--- Records provided ---
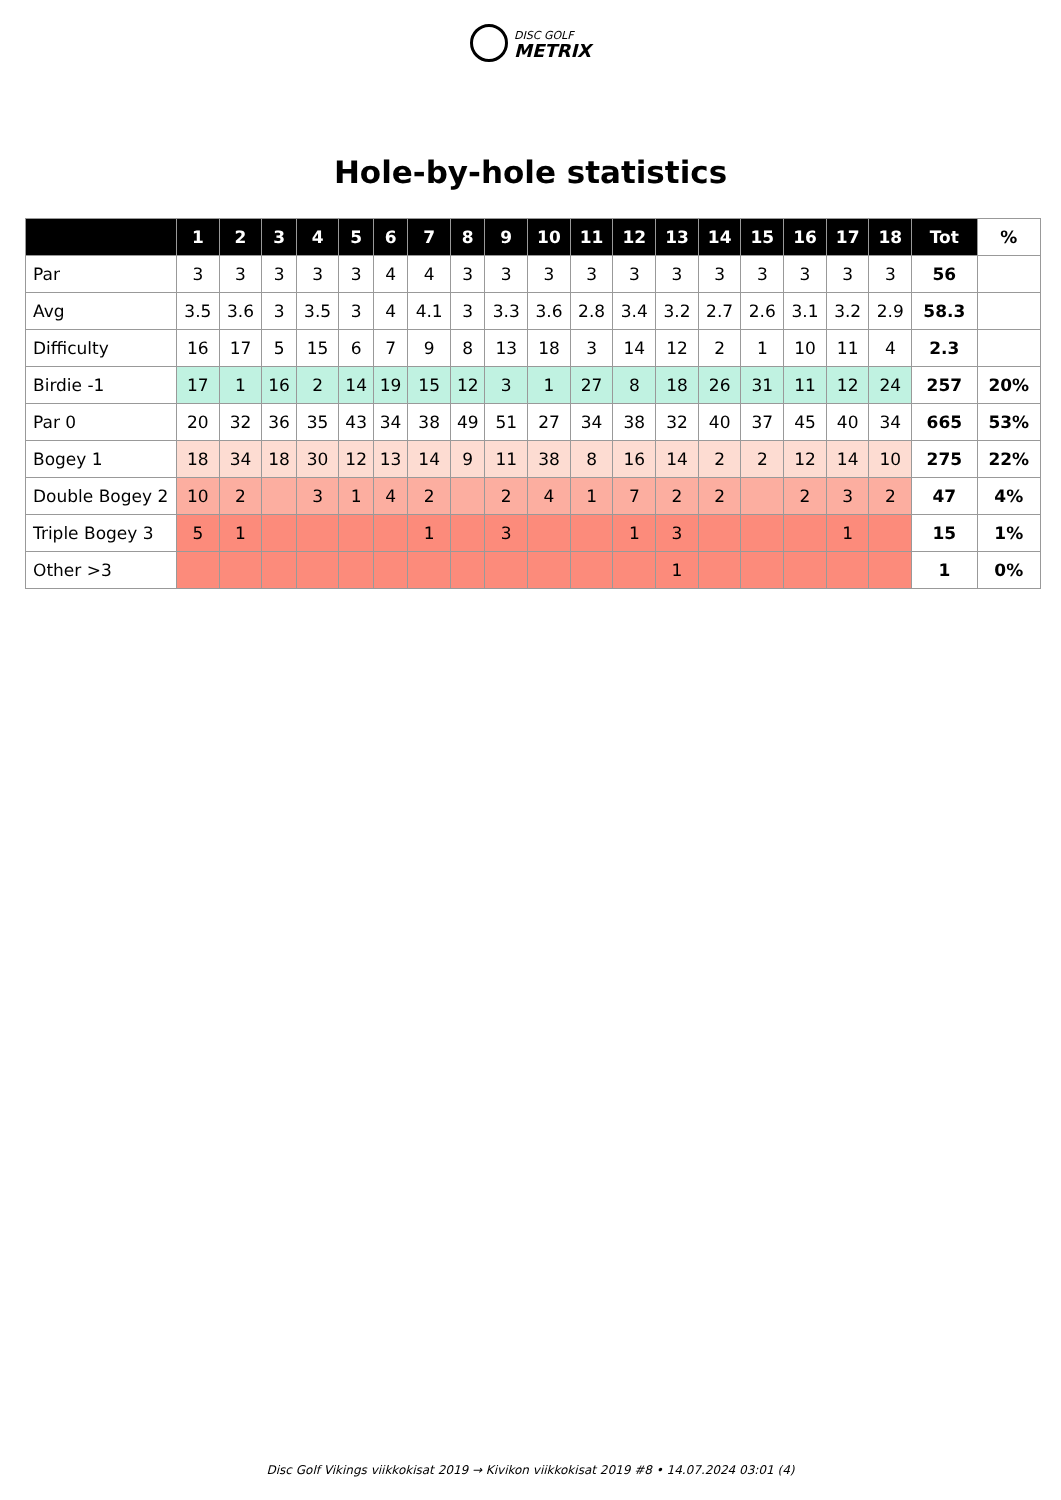DISC GOLF
METRIX
Hole-by-hole statistics
| | 1 | 2 | 3 | 4 | 5 | 6 | 7 | 8 | 9 | 10 | 11 | 12 | 13 | 14 | 15 | 16 | 17 | 18 | Tot | % |
| --- | --- | --- | --- | --- | --- | --- | --- | --- | --- | --- | --- | --- | --- | --- | --- | --- | --- | --- | --- | --- |
| Par | 3 | 3 | 3 | 3 | 3 | 4 | 4 | 3 | 3 | 3 | 3 | 3 | 3 | 3 | 3 | 3 | 3 | 3 | 56 | |
| Avg | 3.5 | 3.6 | 3 | 3.5 | 3 | 4 | 4.1 | 3 | 3.3 | 3.6 | 2.8 | 3.4 | 3.2 | 2.7 | 2.6 | 3.1 | 3.2 | 2.9 | 58.3 | |
| Difficulty | 16 | 17 | 5 | 15 | 6 | 7 | 9 | 8 | 13 | 18 | 3 | 14 | 12 | 2 | 1 | 10 | 11 | 4 | 2.3 | |
| Birdie -1 | 17 | 1 | 16 | 2 | 14 | 19 | 15 | 12 | 3 | 1 | 27 | 8 | 18 | 26 | 31 | 11 | 12 | 24 | 257 | 20% |
| Par 0 | 20 | 32 | 36 | 35 | 43 | 34 | 38 | 49 | 51 | 27 | 34 | 38 | 32 | 40 | 37 | 45 | 40 | 34 | 665 | 53% |
| Bogey 1 | 18 | 34 | 18 | 30 | 12 | 13 | 14 | 9 | 11 | 38 | 8 | 16 | 14 | 2 | 2 | 12 | 14 | 10 | 275 | 22% |
| Double Bogey 2 | 10 | 2 | | 3 | 1 | 4 | 2 | | 2 | 4 | 1 | 7 | 2 | 2 | | 2 | 3 | 2 | 47 | 4% |
| Triple Bogey 3 | 5 | 1 | | | | | 1 | | 3 | | | 1 | 3 | | | | 1 | | 15 | 1% |
| Other >3 | | | | | | | | | | | | | 1 | | | | | | 1 | 0% |
Disc Golf Vikings viikkokisat 2019 → Kivikon viikkokisat 2019 #8 • 14.07.2024 03:01 (4)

--- Task directions ---
Where a record above holds a picture, drop the picture and print the rest exactly.

--- Written solution ---
DISC GOLF
METRIX
Hole-by-hole statistics
| | 1 | 2 | 3 | 4 | 5 | 6 | 7 | 8 | 9 | 10 | 11 | 12 | 13 | 14 | 15 | 16 | 17 | 18 | Tot | % |
| --- | --- | --- | --- | --- | --- | --- | --- | --- | --- | --- | --- | --- | --- | --- | --- | --- | --- | --- | --- | --- |
| Par | 3 | 3 | 3 | 3 | 3 | 4 | 4 | 3 | 3 | 3 | 3 | 3 | 3 | 3 | 3 | 3 | 3 | 3 | 56 | |
| Avg | 3.5 | 3.6 | 3 | 3.5 | 3 | 4 | 4.1 | 3 | 3.3 | 3.6 | 2.8 | 3.4 | 3.2 | 2.7 | 2.6 | 3.1 | 3.2 | 2.9 | 58.3 | |
| Difficulty | 16 | 17 | 5 | 15 | 6 | 7 | 9 | 8 | 13 | 18 | 3 | 14 | 12 | 2 | 1 | 10 | 11 | 4 | 2.3 | |
| Birdie -1 | 17 | 1 | 16 | 2 | 14 | 19 | 15 | 12 | 3 | 1 | 27 | 8 | 18 | 26 | 31 | 11 | 12 | 24 | 257 | 20% |
| Par 0 | 20 | 32 | 36 | 35 | 43 | 34 | 38 | 49 | 51 | 27 | 34 | 38 | 32 | 40 | 37 | 45 | 40 | 34 | 665 | 53% |
| Bogey 1 | 18 | 34 | 18 | 30 | 12 | 13 | 14 | 9 | 11 | 38 | 8 | 16 | 14 | 2 | 2 | 12 | 14 | 10 | 275 | 22% |
| Double Bogey 2 | 10 | 2 | | 3 | 1 | 4 | 2 | | 2 | 4 | 1 | 7 | 2 | 2 | | 2 | 3 | 2 | 47 | 4% |
| Triple Bogey 3 | 5 | 1 | | | | | 1 | | 3 | | | 1 | 3 | | | | 1 | | 15 | 1% |
| Other >3 | | | | | | | | | | | | | 1 | | | | | | 1 | 0% |
Disc Golf Vikings viikkokisat 2019 → Kivikon viikkokisat 2019 #8 • 14.07.2024 03:01 (4)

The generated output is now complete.